= Helen Deem =

New Zealand medical doctor (1900 – 1955

Muriel Helen Deem (née Easterfield, 26 February 1900 - 26 October 1955) was a New Zealand medical doctor, medical officer, Plunket medical adviser and university lecturer.

== Early life ==
The daughter of Thomas Easterfield and Anna Maria Kunigunda Büchel, she was born in Wellington, New Zealand, on 26 February 1900. Her father was a founding professor of chemistry at Victoria University of Wellington and director of the Cawthron Institute in Nelson from 1919 to 1930. She attended Wellington Girls' College and Otago University where she graduated in 1925. Her sister was Dr Theodora Hall.

== Career ==
After graduating Deem became a house surgeon at Wanganui Hospital and honorary physician to the Stewart Karitane Hospital. Becoming interested in infant health she undertook the Plunket nurse training at the Karitane hospital in Dunedin and was first recipient of the Plunket Society's Lady King Scholarship in 1928. She used the scholarship to study infant feeding and nutrition and breastfeeding, writing up her research as an MD thesis in 1928.

After the death of her husband and a short period working at Wellington Hospital Deem went to England in 1934 to study paediatrics, gaining the Diploma of the Royal College of Obstetricians and Gynaecologist in 1935. Returning to New Zealand in 1936 she joined the Health Department as a school medical officer in the South Auckland District and assistant to Dr Harold Turbott. She worked in the Taupo-Tokaanu district addressing nutritional and public health issues for pre-school and school age children, and instituted a dried milk scheme for Māori schools and a diphtheria immunisation programme in the Waikato.

In 1939 she became a medical advisor to the Plunket Society, guiding the Society through changes in thinking and knowledge about infant feeding. She advocated a common sense approach in contrast to Plunket's strict prescriptive feeding regime. Her revision of Plunket's infant feeding formulae was adopted by the New Zealand Paediatric Society in 1951 as a guide for infant feeding throughout the country.

With the Plunket Nursing Advisor, Nora Fitzgibbon, Deem carried out the first height and weight survey of nearly 9000 New Zealand infants. This formed the basis of the widely used height and weight tables for babies. Deem and Fitzgibbon published a mothercraft handbook for Plunket, which was reprinted several times. She also carried out three national surveys of breast feeding in 1939, 1945 and 1952 finding that the extent and duration of breast feeding declined over the years. She was a staunch advocate of breast feeding but not of rigid routine feeding by the clock.

In 1941 Deem opened a pre-school centre in the grounds of the Truby King-Harris Karitane Hospital in Dunedin in response to the gap in health and welfare services for pre-school children. It was renamed as the Helen Deem Kindergarten.

Deem advocated for the appointment of paediatricians to Plunket services however she did not pursue her plans to incorporate paediatricians into Plunket clinics.
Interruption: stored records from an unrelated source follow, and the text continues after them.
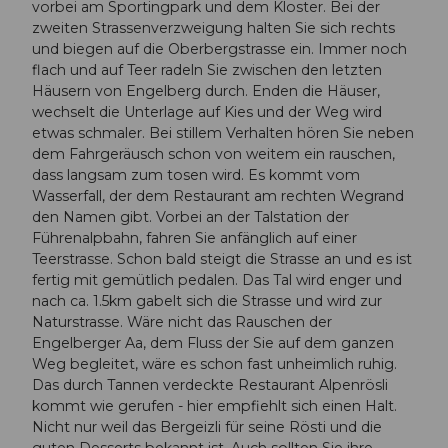
vorbei am Sportingpark und dem Kloster. Bei der
zweiten Strassenverzweigung halten Sie sich rechts
und biegen auf die Oberbergstrasse ein. Immer noch
flach und auf Teer radeln Sie zwischen den letzten
Häusern von Engelberg durch. Enden die Häuser,
wechselt die Unterlage auf Kies und der Weg wird
etwas schmaler. Bei stillem Verhalten hören Sie neben
dem Fahrgeräusch schon von weitem ein rauschen,
dass langsam zum tosen wird. Es kommt vom
Wasserfall, der dem Restaurant am rechten Wegrand
den Namen gibt. Vorbei an der Talstation der
Führenalpbahn, fahren Sie anfänglich auf einer
Teerstrasse. Schon bald steigt die Strasse an und es ist
fertig mit gemütlich pedalen. Das Tal wird enger und
nach ca. 1.5km gabelt sich die Strasse und wird zur
Naturstrasse. Wäre nicht das Rauschen der
Engelberger Aa, dem Fluss der Sie auf dem ganzen
Weg begleitet, wäre es schon fast unheimlich ruhig.
Das durch Tannen verdeckte Restaurant Alpenrösli
kommt wie gerufen - hier empfiehlt sich einen Halt.
Nicht nur weil das Bergeizli für seine Rösti und die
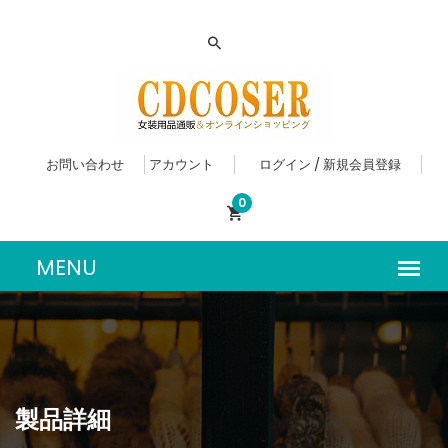
お問い合わせ
アカウント
ログイン / 新規会員登録
0
製品詳細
She also sought to improve training in child health for medical students. In 1946 she took up the position of lecturer in preventive paediatrics at the medical school at Otago University in Dunedin.
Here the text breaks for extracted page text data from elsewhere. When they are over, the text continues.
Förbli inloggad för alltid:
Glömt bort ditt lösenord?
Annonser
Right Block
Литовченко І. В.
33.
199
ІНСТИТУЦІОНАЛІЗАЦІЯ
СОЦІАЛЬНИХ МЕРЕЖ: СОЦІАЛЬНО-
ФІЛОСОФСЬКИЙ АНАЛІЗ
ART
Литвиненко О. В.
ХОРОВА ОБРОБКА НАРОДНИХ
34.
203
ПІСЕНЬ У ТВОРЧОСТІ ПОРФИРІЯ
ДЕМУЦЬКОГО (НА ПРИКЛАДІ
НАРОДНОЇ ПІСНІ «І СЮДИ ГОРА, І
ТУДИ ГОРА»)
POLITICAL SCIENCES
Deem was awarded a Carnegie Corporation of New York grant in 1947 to study international developments in paediatrics. She visited the United States, Britain and Scandinavia and represented New Zealand at an International Paediatric Conference in New York.

== Personal life ==
Deem married civil engineer John Stanley Longton Deem in 1929 and they had one daughter. He died suddenly in 1933.
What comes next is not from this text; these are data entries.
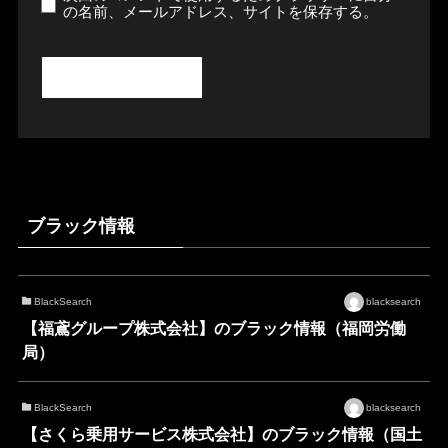
の名前、メールアドレス、サイトを保存する。
ブラック情報
BlackSearch
blacksearch
【福鳶グループ株式会社】のブラック情報（福岡労働
局）
BlackSearch
blacksearch
【さくら乗用サービス株式会社】のブラック情報（国土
She died of leukaemia in Dunedin on 26 October 1955.

== Honours and awards ==
In the 1952 New Year Honours, Deem was appointed an Officer of the Order of the British Empire, for services as medical advisor to the Plunket Society. In 1953, she was awarded the Queen Elizabeth II Coronation Medal.

== Publications ==

- Deem, H. (n.d.). Observations on the milk of N.Z. women. Dunedin: Otago University.
- Deem, H., FitzGibbon, N. (1945) Modern mothercraft: A guide to parents. Dunedin [N.Z.: Royal New Zealand Society for the Health of Women and Children.
- Deem, H. (1950?) Karitane hospitals: Admissible and non-admissible cases and the procedure governing admission. [Wellington?] : Royal New Zealand Society for the Health of Women and Children.
- Deem, H. (1950) Are we always fair to milk?. Dunedin: Royal New Zealand Society for the Health of Women and Children.